I thought I'd fill y'all in a little on what has been going on with me lately.
Over the past 2 weeks, so much has happened that my head is spinning. I was on my way to a family party when I received a call from my son's fiance. I'm a grandma. Hold the congrats. I'm not quite ready for them as yet. In fact, I'm a little angry as I know my son and his fiance can't really care for themselves much less a child. I did look at some baby things at Walmart last night. Thought if I saw a bib or something that said I love grandma I would pick it up. Not a one there, but at least I looked.
We were able to bring my mother down to this family party. Getting her down off the mountain lately is no easy task.

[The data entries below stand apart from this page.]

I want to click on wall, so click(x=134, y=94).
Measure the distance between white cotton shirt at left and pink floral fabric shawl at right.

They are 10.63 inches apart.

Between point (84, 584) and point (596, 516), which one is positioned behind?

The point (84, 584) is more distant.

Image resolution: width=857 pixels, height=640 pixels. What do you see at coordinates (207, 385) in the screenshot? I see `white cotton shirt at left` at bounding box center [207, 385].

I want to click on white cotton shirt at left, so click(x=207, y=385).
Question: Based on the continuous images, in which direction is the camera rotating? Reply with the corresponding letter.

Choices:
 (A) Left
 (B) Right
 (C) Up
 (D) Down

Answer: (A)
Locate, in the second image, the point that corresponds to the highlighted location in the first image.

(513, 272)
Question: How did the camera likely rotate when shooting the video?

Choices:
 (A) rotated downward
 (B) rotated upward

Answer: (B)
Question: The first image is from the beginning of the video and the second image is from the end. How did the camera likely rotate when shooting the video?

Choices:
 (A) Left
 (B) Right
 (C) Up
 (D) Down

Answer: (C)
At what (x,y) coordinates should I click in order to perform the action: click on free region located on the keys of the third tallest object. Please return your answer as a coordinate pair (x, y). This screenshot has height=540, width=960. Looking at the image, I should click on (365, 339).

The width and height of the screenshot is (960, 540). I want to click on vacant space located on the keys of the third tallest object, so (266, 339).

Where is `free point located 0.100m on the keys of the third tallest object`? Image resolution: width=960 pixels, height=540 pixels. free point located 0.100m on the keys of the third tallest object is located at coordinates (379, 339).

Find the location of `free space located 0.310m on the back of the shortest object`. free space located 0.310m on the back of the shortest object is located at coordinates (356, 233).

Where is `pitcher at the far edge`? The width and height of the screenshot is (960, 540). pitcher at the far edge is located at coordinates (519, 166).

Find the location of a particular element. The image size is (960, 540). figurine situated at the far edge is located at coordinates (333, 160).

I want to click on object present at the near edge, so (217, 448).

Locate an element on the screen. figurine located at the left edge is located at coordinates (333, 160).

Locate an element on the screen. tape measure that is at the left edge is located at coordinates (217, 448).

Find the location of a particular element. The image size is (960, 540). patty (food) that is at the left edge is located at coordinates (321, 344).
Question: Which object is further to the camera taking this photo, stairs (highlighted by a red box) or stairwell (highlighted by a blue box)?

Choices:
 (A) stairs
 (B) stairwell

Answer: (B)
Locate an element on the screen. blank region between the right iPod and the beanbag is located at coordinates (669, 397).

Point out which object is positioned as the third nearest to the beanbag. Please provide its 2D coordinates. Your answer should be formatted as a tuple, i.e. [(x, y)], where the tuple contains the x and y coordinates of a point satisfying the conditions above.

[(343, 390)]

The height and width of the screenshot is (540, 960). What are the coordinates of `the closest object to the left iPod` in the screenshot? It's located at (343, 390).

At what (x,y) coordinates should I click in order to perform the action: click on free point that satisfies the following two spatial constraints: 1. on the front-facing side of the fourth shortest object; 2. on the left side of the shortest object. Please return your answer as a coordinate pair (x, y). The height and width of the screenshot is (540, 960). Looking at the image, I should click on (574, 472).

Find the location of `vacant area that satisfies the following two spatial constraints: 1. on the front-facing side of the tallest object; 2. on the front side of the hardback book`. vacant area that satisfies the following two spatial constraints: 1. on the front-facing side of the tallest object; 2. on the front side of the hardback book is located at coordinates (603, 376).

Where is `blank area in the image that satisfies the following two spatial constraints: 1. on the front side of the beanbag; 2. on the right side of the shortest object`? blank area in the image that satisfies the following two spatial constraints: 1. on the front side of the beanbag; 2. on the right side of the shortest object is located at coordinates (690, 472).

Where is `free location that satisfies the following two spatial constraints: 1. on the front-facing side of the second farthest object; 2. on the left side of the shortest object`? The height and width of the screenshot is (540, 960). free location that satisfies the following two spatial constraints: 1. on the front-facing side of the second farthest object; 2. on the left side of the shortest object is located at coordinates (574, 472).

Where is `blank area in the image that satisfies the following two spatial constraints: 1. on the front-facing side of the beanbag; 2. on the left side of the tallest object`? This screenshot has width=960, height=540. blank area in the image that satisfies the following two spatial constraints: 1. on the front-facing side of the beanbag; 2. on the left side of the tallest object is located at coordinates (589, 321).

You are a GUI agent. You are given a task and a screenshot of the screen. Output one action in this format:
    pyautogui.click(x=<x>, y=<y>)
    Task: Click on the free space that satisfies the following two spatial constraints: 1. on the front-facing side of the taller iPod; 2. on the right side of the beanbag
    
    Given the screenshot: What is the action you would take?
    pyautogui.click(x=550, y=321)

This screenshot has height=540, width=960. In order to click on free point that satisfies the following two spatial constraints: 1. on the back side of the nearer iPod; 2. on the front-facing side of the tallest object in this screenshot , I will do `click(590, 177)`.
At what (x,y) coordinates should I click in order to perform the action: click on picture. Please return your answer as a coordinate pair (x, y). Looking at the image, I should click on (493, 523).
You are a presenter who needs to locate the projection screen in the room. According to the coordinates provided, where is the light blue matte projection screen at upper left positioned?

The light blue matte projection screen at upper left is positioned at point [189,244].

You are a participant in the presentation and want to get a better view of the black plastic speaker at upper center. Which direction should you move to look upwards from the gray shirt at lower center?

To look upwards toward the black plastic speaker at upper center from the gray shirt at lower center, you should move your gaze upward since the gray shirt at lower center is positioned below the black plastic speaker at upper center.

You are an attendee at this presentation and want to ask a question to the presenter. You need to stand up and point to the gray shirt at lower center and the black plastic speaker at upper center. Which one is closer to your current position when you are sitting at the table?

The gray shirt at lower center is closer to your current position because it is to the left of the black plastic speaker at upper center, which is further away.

The older and more unwell she becomes the more she refuses to leave home. I was able to contact my neice (eldest brother's daughter) and get her to come down for the party. It was nice. My mother was in rare form the entrie weekend. In fact, she was down right cruel about certain issues such as the impending baby, wanting all exclusive time with my niece, and things in general. Apparently, both my sister and I had it out with her and vowed to limit contact for awhile.
Mom ended up in the hopsital last week. She was diagnosed with bronchial pnuemonia. This is not uncommon as she has COPD. This hospital visit has brought forth many concerns and issues. She may have lung cancer. However, her doctor has stated that it is her lungs that will be her reason for death. He agrees that she is no longer able to care for herself by living alone. My brother and sisters have tried to get her to move off the mountain for years. I have supported her decision to remain there as long as possible. As long as possible is up. She must move into the attached apartment of my sister's house or to my brother's. This is going to be a major battle with her., but she can't stay there alone anymore. She is so far away from any of us. Wwe can't just drop everything to go and take care of her. I know that is what she desires ultimately, but that is unreasonable.
I don't relish this battle at all. I don't want to think about this being her last year with us most likely. I will be driving up Sunday to transport her good friend who is visiting from Alabama for 10 days. I will need to be cheery and pleasant and and...... I don't want to go.
Cira- I do so relate to being short fused. Seems like everything has me very edgy and on the verge.
That is it in a nutshell so to speak. I wish I could be there Sunday. I'd prefer the diversion form my life.
Aime
The love of my OH Family has me humbled!!!!